Use a ParserBuilder which reads the identifying information from the header of the packet, and creates an object of the appropriate type, removing only one object's worth of data from the stream.

An example of a client interface in C++ is: 


while (!dataStream.empty()) {

PacketFactory f;

Packet* p = f.make(dataStream);

if(p) p->process()

}


✥ ✥ ✥

This is a variant of AbstractFactory [BibRef-GOF1995] but the object to be created is defined in the data stream, rather than by the client. HierarchyOfFactories and ParserBuilder can be used to implement LooseInterfaces by providing a means of separating clients from producers of data (assuming that data producers also define the factories). 

Other uses: 

In some object persistence mechanisms, objects are assigned class Id's which are placed in the storage stream. These Ids are restored first to allow the system decide what class object to make from the restored stream. 

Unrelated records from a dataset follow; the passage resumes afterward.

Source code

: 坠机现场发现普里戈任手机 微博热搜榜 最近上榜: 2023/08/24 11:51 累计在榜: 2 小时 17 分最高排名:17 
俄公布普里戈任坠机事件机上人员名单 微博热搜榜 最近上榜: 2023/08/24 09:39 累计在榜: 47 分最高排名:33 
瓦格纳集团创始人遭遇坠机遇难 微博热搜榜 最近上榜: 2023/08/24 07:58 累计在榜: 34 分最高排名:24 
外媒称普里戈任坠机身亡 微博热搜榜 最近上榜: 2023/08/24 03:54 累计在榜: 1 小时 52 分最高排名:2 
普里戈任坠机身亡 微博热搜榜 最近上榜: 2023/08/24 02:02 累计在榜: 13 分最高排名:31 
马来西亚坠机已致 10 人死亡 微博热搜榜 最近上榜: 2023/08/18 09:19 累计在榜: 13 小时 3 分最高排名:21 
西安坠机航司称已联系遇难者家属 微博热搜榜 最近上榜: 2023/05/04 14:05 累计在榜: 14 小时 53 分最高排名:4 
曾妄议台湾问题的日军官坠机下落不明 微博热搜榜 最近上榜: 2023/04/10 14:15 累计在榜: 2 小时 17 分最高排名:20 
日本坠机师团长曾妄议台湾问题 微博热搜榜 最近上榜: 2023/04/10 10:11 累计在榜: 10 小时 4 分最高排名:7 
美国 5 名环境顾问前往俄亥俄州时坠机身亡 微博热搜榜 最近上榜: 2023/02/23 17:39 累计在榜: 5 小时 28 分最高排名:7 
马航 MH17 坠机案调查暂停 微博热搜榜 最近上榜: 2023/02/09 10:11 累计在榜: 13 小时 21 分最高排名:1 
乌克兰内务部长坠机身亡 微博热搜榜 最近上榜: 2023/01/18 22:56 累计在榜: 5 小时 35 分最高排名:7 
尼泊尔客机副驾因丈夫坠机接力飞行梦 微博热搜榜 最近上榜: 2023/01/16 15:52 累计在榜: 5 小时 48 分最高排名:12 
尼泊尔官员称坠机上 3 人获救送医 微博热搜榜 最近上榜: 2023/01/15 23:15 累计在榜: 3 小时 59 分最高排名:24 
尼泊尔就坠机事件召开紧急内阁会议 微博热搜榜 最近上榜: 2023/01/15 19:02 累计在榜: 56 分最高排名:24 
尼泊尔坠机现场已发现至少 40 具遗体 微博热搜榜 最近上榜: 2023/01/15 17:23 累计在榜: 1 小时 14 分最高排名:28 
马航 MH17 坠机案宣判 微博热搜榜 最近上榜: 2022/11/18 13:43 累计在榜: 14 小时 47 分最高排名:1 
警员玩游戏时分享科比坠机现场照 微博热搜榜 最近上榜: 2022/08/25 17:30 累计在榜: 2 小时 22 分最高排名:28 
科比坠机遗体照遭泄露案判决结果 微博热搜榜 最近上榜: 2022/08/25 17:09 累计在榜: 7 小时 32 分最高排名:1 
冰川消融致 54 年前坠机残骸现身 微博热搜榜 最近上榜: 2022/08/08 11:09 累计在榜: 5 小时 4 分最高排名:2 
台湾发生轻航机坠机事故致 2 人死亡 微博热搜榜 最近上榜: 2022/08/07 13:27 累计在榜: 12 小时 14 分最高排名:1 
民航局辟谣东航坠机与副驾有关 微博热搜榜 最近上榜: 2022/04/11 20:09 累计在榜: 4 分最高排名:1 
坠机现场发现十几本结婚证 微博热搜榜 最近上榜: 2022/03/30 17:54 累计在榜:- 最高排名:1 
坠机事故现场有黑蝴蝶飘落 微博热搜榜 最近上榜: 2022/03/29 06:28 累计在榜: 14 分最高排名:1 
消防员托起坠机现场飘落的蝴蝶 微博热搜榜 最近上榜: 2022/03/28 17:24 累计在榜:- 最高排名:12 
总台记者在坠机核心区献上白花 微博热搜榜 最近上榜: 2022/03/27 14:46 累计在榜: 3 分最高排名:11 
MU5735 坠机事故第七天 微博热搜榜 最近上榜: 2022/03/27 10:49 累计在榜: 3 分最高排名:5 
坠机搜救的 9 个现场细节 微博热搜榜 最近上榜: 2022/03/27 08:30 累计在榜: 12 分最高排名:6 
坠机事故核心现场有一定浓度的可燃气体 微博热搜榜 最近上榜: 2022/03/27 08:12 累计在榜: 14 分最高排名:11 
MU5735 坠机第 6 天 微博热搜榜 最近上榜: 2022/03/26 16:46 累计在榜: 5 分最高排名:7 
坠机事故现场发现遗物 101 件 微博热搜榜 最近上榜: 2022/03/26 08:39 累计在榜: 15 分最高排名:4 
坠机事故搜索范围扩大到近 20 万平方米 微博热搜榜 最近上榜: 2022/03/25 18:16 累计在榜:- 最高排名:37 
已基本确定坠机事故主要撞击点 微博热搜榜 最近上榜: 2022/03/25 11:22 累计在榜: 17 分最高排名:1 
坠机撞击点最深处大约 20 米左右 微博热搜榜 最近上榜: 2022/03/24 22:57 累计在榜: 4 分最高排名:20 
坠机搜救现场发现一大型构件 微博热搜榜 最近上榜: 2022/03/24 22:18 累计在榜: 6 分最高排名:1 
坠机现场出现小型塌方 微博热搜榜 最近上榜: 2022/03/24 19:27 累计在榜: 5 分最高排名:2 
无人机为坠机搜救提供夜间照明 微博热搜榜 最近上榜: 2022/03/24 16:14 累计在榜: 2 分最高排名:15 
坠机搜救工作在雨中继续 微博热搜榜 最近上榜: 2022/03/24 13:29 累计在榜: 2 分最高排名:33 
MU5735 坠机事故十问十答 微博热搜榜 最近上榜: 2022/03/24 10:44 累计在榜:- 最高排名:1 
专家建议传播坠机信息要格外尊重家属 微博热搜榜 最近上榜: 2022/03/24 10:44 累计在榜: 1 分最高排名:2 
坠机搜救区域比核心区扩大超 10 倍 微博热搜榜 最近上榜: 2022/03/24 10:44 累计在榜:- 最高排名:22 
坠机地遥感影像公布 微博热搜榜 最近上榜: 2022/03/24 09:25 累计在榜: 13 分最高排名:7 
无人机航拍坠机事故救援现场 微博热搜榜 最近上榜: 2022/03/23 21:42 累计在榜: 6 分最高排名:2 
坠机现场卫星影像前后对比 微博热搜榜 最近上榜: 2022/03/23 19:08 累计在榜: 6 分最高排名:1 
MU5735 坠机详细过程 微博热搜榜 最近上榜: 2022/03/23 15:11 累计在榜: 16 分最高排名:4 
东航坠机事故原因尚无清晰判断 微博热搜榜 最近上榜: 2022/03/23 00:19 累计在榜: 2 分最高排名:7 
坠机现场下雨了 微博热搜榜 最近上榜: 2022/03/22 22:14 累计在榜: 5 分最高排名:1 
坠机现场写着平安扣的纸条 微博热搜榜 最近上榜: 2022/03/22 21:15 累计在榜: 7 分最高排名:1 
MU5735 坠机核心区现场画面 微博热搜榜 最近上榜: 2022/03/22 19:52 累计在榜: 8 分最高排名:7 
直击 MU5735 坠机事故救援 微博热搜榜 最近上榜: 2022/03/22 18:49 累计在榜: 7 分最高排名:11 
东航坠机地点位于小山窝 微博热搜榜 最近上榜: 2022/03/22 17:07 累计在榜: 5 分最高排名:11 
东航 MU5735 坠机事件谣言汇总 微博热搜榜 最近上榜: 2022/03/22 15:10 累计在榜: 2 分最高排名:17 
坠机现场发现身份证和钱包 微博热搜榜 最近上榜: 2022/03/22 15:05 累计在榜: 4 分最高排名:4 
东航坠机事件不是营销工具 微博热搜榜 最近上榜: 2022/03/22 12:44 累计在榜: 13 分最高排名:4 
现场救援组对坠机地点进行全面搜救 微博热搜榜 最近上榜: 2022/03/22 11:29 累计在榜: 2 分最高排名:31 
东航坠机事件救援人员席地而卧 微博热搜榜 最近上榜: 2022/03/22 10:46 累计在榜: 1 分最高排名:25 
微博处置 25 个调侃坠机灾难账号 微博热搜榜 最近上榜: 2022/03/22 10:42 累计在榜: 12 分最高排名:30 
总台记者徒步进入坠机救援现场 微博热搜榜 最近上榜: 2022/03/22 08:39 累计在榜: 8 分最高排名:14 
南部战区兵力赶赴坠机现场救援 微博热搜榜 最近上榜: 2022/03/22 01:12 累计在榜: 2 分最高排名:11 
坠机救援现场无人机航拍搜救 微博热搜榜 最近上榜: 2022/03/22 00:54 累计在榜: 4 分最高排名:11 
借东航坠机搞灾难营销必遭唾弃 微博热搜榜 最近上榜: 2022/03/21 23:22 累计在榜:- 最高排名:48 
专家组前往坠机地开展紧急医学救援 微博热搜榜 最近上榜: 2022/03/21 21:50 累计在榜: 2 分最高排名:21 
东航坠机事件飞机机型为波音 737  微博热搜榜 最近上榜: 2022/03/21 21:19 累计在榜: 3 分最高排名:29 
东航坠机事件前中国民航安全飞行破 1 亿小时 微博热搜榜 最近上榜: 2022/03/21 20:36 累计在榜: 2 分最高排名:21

ParserBuilder is used in in the pattern QueryObjects [BibRef-BrownWhitenack1999] to convert SQL statements to QUERY objects. (Query Objects addresses the problem of handling the generation and execution of SQL statements in an object-oriented way, when you are trying to use a relational database to store objects.) [BibRef-Riehl1999] discusses similar issues, building objects on a desktop using specifications. 

The distinction between this pattern, Builder [BibRef-GOF1995] and FactoryMethod [BibRef-GOF1995] is that in this pattern the factory reads from a stream and the client does not know which type of object will be returned. For text interpretation, ParserBuilder can be a front end to the Interpreter [BibRef-GOF1995] pattern.